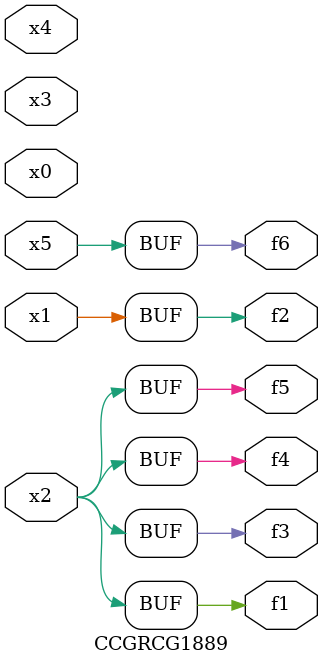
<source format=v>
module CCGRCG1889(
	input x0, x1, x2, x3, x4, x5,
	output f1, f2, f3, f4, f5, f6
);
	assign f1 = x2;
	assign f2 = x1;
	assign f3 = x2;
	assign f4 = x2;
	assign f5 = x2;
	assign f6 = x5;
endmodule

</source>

|---|

**Problem description:** Print the complete listing exactly, apart from any pictures.

**Result of this exercise:**
<source format=v>
module CCGRCG1889(
	input x0, x1, x2, x3, x4, x5,
	output f1, f2, f3, f4, f5, f6
);
	assign f1 = x2;
	assign f2 = x1;
	assign f3 = x2;
	assign f4 = x2;
	assign f5 = x2;
	assign f6 = x5;
endmodule

</source>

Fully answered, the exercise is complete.